# turts and torts can feel on their shells...



## spikethebest (Jul 30, 2008)

I found many sites that note that turtles have feeling in their shells.
I found this at http://www.dem.ri.gov/programs/bnatres/fishwild/pdf/turtles.pdf: "On a side note, it is often thought that turtles do not have feeling in their shells. However, turtles have many nerves in the carapace and the plastron. Because of this misunderstanding, many people unknowingly injure turtles by carving or painting their shells and then releasing them into the wild.
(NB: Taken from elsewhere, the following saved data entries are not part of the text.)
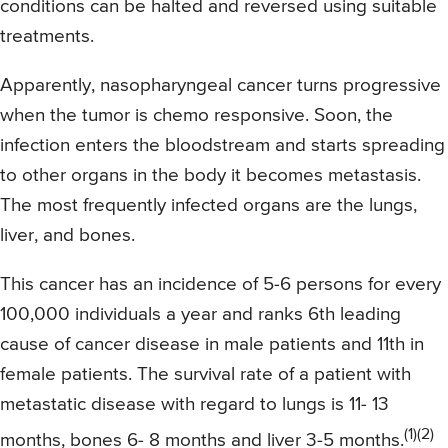
conditions can be halted and reversed using suitable
treatments.
Apparently, nasopharyngeal cancer turns progressive
when the tumor is chemo responsive. Soon, the
infection enters the bloodstream and starts spreading
to other organs in the body it becomes metastasis.
The most frequently infected organs are the lungs,
liver, and bones.
This cancer has an incidence of 5-6 persons for every
100,000 individuals a year and ranks 6th leading
cause of cancer disease in male patients and 11th in
female patients. The survival rate of a patient with
metastatic disease with regard to lungs is 11- 13
(1)(2)
months, bones 6- 8 months and liver 3-5 months.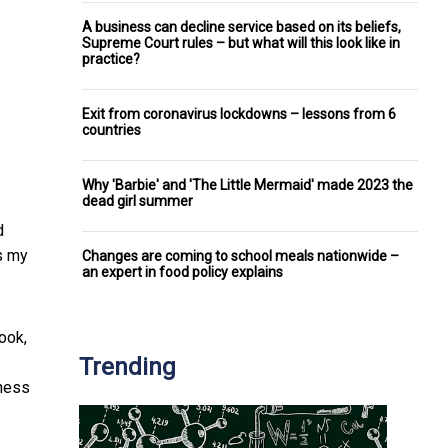
A business can decline service based on its beliefs,
Supreme Court rules – but what will this look like in
practice?
Exit from coronavirus lockdowns – lessons from 6
countries
Why 'Barbie' and 'The Little Mermaid' made 2023 the
dead girl summer
d
s my
Changes are coming to school meals nationwide –
an expert in food policy explains
book,
Trending
iness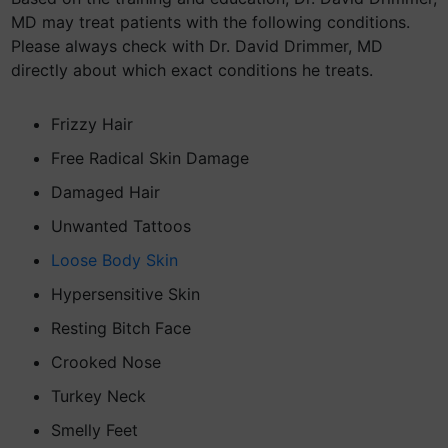
MD may treat patients with the following conditions.
Please always check with Dr. David Drimmer, MD
directly about which exact conditions he treats.
Frizzy Hair
Free Radical Skin Damage
Damaged Hair
Unwanted Tattoos
Loose Body Skin
Hypersensitive Skin
Resting Bitch Face
Crooked Nose
Turkey Neck
Smelly Feet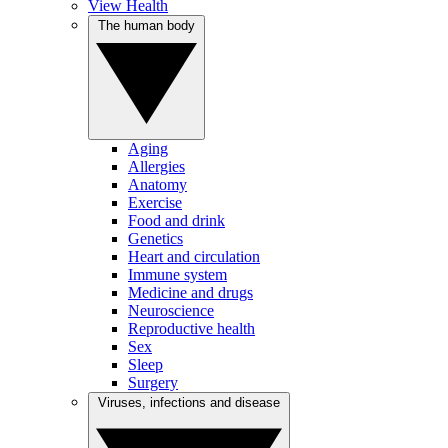
View Health
The human body
Aging
Allergies
Anatomy
Exercise
Food and drink
Genetics
Heart and circulation
Immune system
Medicine and drugs
Neuroscience
Reproductive health
Sex
Sleep
Surgery
Viruses, infections and disease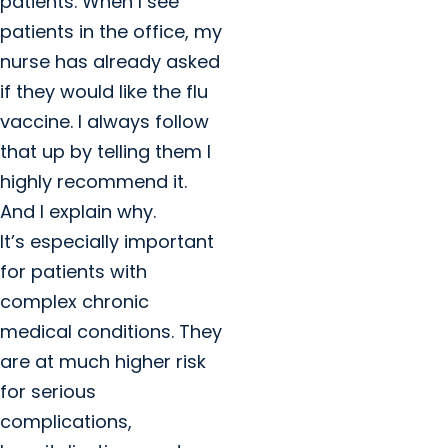
patients. When I see
patients in the office, my
nurse has already asked
if they would like the flu
vaccine. I always follow
that up by telling them I
highly recommend it.
And I explain why.
It’s especially important
for patients with
complex chronic
medical conditions. They
are at much higher risk
for serious
complications,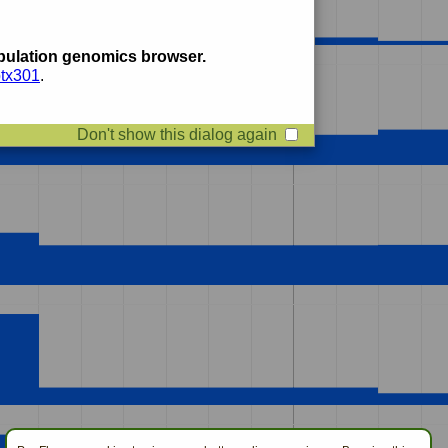
ulation genomics browser.
btx301
.
Don't show this dialog again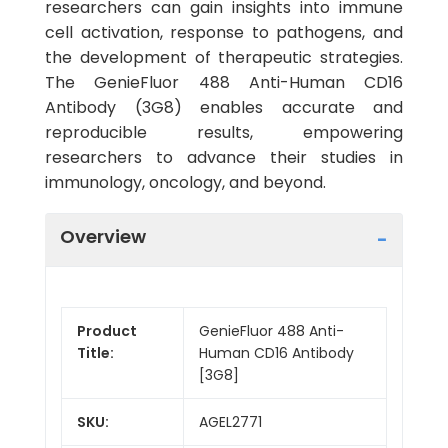
researchers can gain insights into immune
cell activation, response to pathogens, and
the development of therapeutic strategies.
The GenieFluor 488 Anti-Human CD16
Antibody (3G8) enables accurate and
reproducible results, empowering
researchers to advance their studies in
immunology, oncology, and beyond.
Overview
Product
GenieFluor 488 Anti-
Title:
Human CD16 Antibody
[3G8]
SKU:
AGEL2771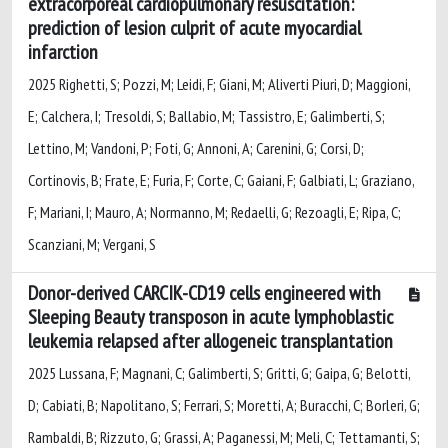
extracorporeal cardiopulmonary resuscitation:
prediction of lesion culprit of acute myocardial
infarction
2025 Righetti, S; Pozzi, M; Leidi, F; Giani, M; Aliverti Piuri, D; Maggioni,
E; Calchera, I; Tresoldi, S; Ballabio, M; Tassistro, E; Galimberti, S;
Lettino, M; Vandoni, P; Foti, G; Annoni, A; Carenini, G; Corsi, D;
Cortinovis, B; Frate, E; Furia, F; Corte, C; Gaiani, F; Galbiati, L; Graziano,
F; Mariani, I; Mauro, A; Normanno, M; Redaelli, G; Rezoagli, E; Ripa, C;
Scanziani, M; Vergani, S
Donor-derived CARCIK-CD19 cells engineered with
Sleeping Beauty transposon in acute lymphoblastic
leukemia relapsed after allogeneic transplantation
2025 Lussana, F; Magnani, C; Galimberti, S; Gritti, G; Gaipa, G; Belotti,
D; Cabiati, B; Napolitano, S; Ferrari, S; Moretti, A; Buracchi, C; Borleri, G;
Rambaldi, B; Rizzuto, G; Grassi, A; Paganessi, M; Meli, C; Tettamanti, S;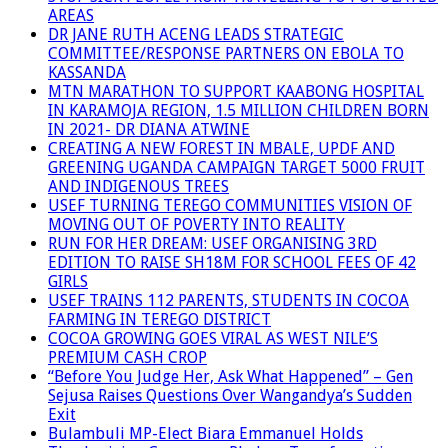
AREAS
DR JANE RUTH ACENG LEADS STRATEGIC
COMMITTEE/RESPONSE PARTNERS ON EBOLA TO
KASSANDA
MTN MARATHON TO SUPPORT KAABONG HOSPITAL
IN KARAMOJA REGION, 1.5 MILLION CHILDREN BORN
IN 2021- DR DIANA ATWINE
CREATING A NEW FOREST IN MBALE, UPDF AND
GREENING UGANDA CAMPAIGN TARGET 5000 FRUIT
AND INDIGENOUS TREES
USEF TURNING TEREGO COMMUNITIES VISION OF
MOVING OUT OF POVERTY INTO REALITY
RUN FOR HER DREAM: USEF ORGANISING 3RD
EDITION TO RAISE SH18M FOR SCHOOL FEES OF 42
GIRLS
USEF TRAINS 112 PARENTS, STUDENTS IN COCOA
FARMING IN TEREGO DISTRICT
COCOA GROWING GOES VIRAL AS WEST NILE’S
PREMIUM CASH CROP
“Before You Judge Her, Ask What Happened” – Gen
Sejusa Raises Questions Over Wangandya’s Sudden
Exit
Bulambuli MP-Elect Biara Emmanuel Holds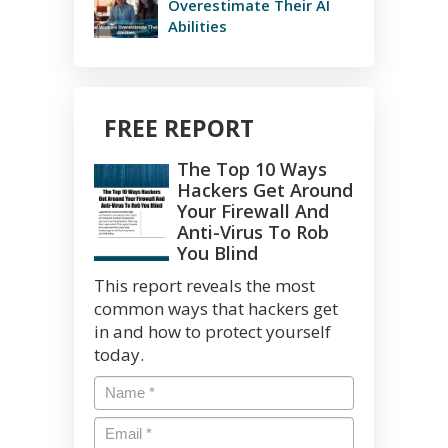
Overestimate Their AI
Abilities
FREE REPORT
The Top 10 Ways
Hackers Get Around
Your Firewall And
Anti-Virus To Rob
You Blind
This report reveals the most
common ways that hackers get
in and how to protect yourself
today.
Name
*
Email
*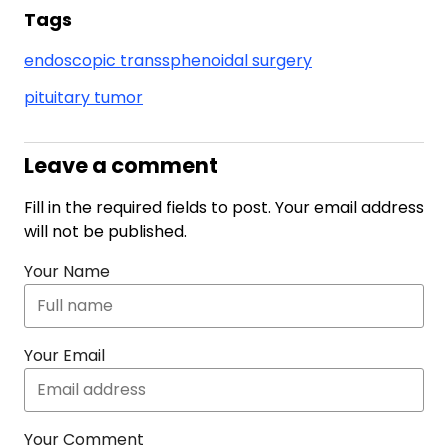
Tags
endoscopic transsphenoidal surgery
pituitary tumor
Leave a comment
Fill in the required fields to post. Your email address
will not be published.
Your Name
Your Email
Your Comment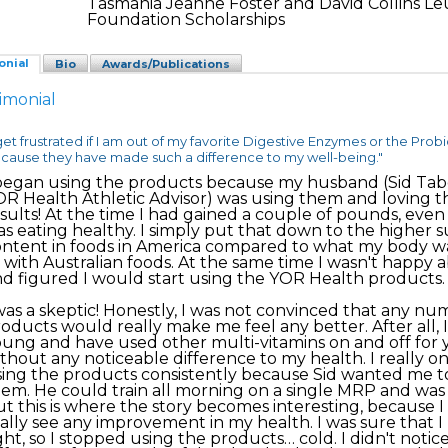
Tasmania Jeanne Foster and David Collins L
Foundation Scholarships
onial
Bio
Awards/Publications
imonial
 get frustrated if I am out of my favorite Digestive Enzymes or the Probi
cause they have made such a difference to my well-being."
began using the products because my husband (Sid Tabe
R Health Athletic Advisor) was using them and loving t
sults! At the time I had gained a couple of pounds, even
s eating healthy. I simply put that down to the higher 
ntent in foods in America compared to what my body w
 with Australian foods. At the same time I wasn't happy a
d figured I would start using the YOR Health products.
was a skeptic! Honestly, I was not convinced that any nu
oducts would really make me feel any better. After all, 
ung and have used other multi-vitamins on and off for 
thout any noticeable difference to my health. I really o
ing the products consistently because Sid wanted me to
em. He could train all morning on a single MRP and was l
t this is where the story becomes interesting, because I 
ally see any improvement in my health. I was sure that 
ght, so I stopped using the products… cold. I didn't notic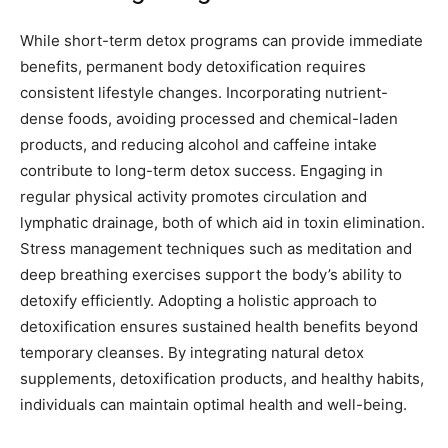
While short-term detox programs can provide immediate
benefits, permanent body detoxification requires
consistent lifestyle changes. Incorporating nutrient-
dense foods, avoiding processed and chemical-laden
products, and reducing alcohol and caffeine intake
contribute to long-term detox success. Engaging in
regular physical activity promotes circulation and
lymphatic drainage, both of which aid in toxin elimination.
Stress management techniques such as meditation and
deep breathing exercises support the body’s ability to
detoxify efficiently. Adopting a holistic approach to
detoxification ensures sustained health benefits beyond
temporary cleanses. By integrating natural detox
supplements, detoxification products, and healthy habits,
individuals can maintain optimal health and well-being.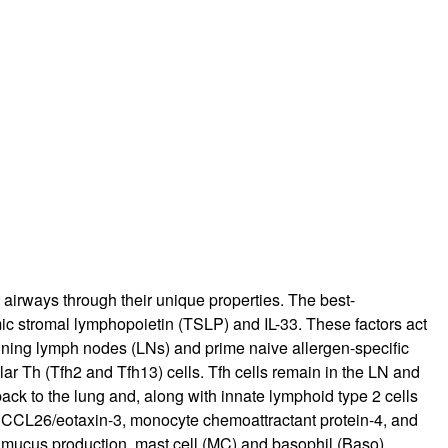
rticles
 airways through their unique properties. The best-
ic stromal lymphopoietin (TSLP) and IL-33. These factors act
raining lymph nodes (LNs) and prime naive allergen-specific
lar Th (Tfh2 and Tfh13) cells. Tfh cells remain in the LN and
back to the lung and, along with innate lymphoid type 2 cells
, CCL26/eotaxin-3, monocyte chemoattractant protein-4, and
 mucus production, mast cell (MC) and basophil (Baso)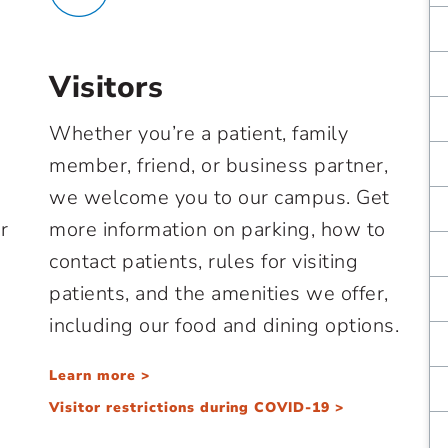
Visitors
Whether you’re a patient, family
member, friend, or business partner,
we welcome you to our campus. Get
r
more information on parking, how to
contact patients, rules for visiting
patients, and the amenities we offer,
including our food and dining options.
Learn more >
Visitor restrictions during COVID-19 >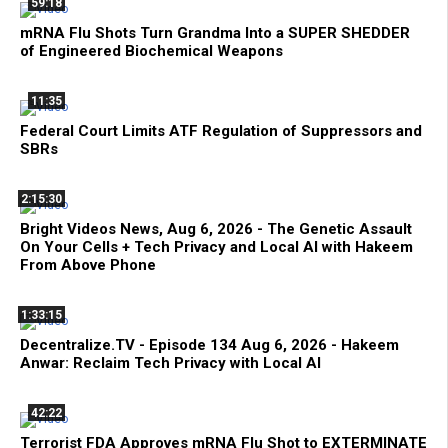
59:18
mRNA Flu Shots Turn Grandma Into a SUPER SHEDDER
of Engineered Biochemical Weapons
11:35
Federal Court Limits ATF Regulation of Suppressors and
SBRs
2:15:30
Bright Videos News, Aug 6, 2026 - The Genetic Assault
On Your Cells + Tech Privacy and Local AI with Hakeem
From Above Phone
1:33:15
Decentralize.TV - Episode 134 Aug 6, 2026 - Hakeem
Anwar: Reclaim Tech Privacy with Local AI
42:22
Terrorist FDA Approves mRNA Flu Shot to EXTERMINATE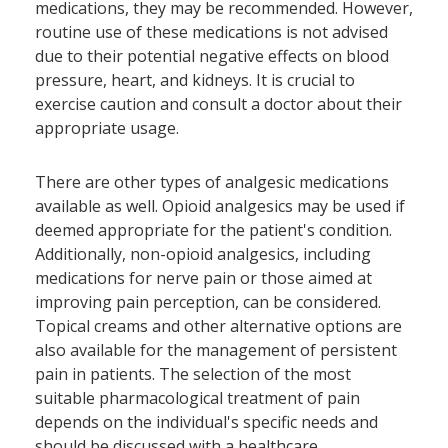
medications, they may be recommended. However,
routine use of these medications is not advised
due to their potential negative effects on blood
pressure, heart, and kidneys. It is crucial to
exercise caution and consult a doctor about their
appropriate usage.
There are other types of analgesic medications
available as well. Opioid analgesics may be used if
deemed appropriate for the patient's condition.
Additionally, non-opioid analgesics, including
medications for nerve pain or those aimed at
improving pain perception, can be considered.
Topical creams and other alternative options are
also available for the management of persistent
pain in patients. The selection of the most
suitable pharmacological treatment of pain
depends on the individual's specific needs and
should be discussed with a healthcare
If you know someone who harms turtles in this way, relay to them the knowledge that this behavior is actually harmful. Hopefully, it wonÃ‚Â¢t happen again."
I got this at http://www.indianaturtlecare.com/Facts.html: "Turtles have good eyesight, seeing in full color and a strong sense of smell. They have excellent hearing and sense of touch. Their shells have feeling due to nerve endings."


----------



## sushisurf13 (Jul 30, 2008)

I fully agree. All of my torts respond to the slightest touch. I am convinced that the have as feeling on their shell as their skin. SO GIVE YOUR TORTS A GOOD BACK SCRATCH ONCE IN A WHILE. They love it!


----------



## ArkansasKelly (Jul 30, 2008)

I also agree that torts are have sensitive shells. Mine do a little tort dance when I rub them.

ARKelly


----------



## Madkins007 (Aug 2, 2008)

Anyone know how many nerve endings they have in the outer part of the shell? According to Thompson's 'Anatomy of the Tortoise', there are some nerves that end in the actual bone of the shell, but I cannot find any reference to any nerves between the bone and scutes. 

The nerves in and under the bones would certainly carry vibrations nicely but a lack of nerves closer to the surface would explain why they don't seem to mind rubbing their shells against things in ways that seem like they would really bother us.

On a different note, I am not sure I would trust Indiana Turtle Care's fact list as a scientific document, re: hearing, etc. 

They claim "* Some land turtles can out run a human.", which, seeing as how top speed of tortoises seems to run about 0.4mph. Sea turtles can swim at about 20mph, which is faster than a human, but the stated claim seems difficult to swallow. (The fact sheet claims 35mph for sea turtles on a separate line.)

The claim that turtles have an excellent sense of hearing does not line up with what most of the literature seems to say, although there do not seem to be a lot of hard and fast statements about what they do see and hear.

Besides- the dudes totally miss some great facts- Fly River Turtle cloacal breathing, lures on tongues, Mata-Mata eating technique, skeletal adaptations, bite strength of Alligator Snappers... what others am I not thinking of?


----------



## chelonologist (Aug 3, 2008)

The scutes of a turtle's carapace and plastron are made of keratin, a fibrous protein produced by the epidermal cells of the integument. It's possible that there are nerve endings in the newly formed layers of keratin produced under the old layers, but the older, outer layers are highly cornified and likely do not contain live nerve endings. I suspect that when you touch a turtle's shell, the turtle probably experiences the same sensation that you or I would feel when we touch the backs of our fingernails.


----------



## Laura (Aug 4, 2008)

I know when mine have new growth.. the ring is very sensitive./ Like a fingernail cuticle.


----------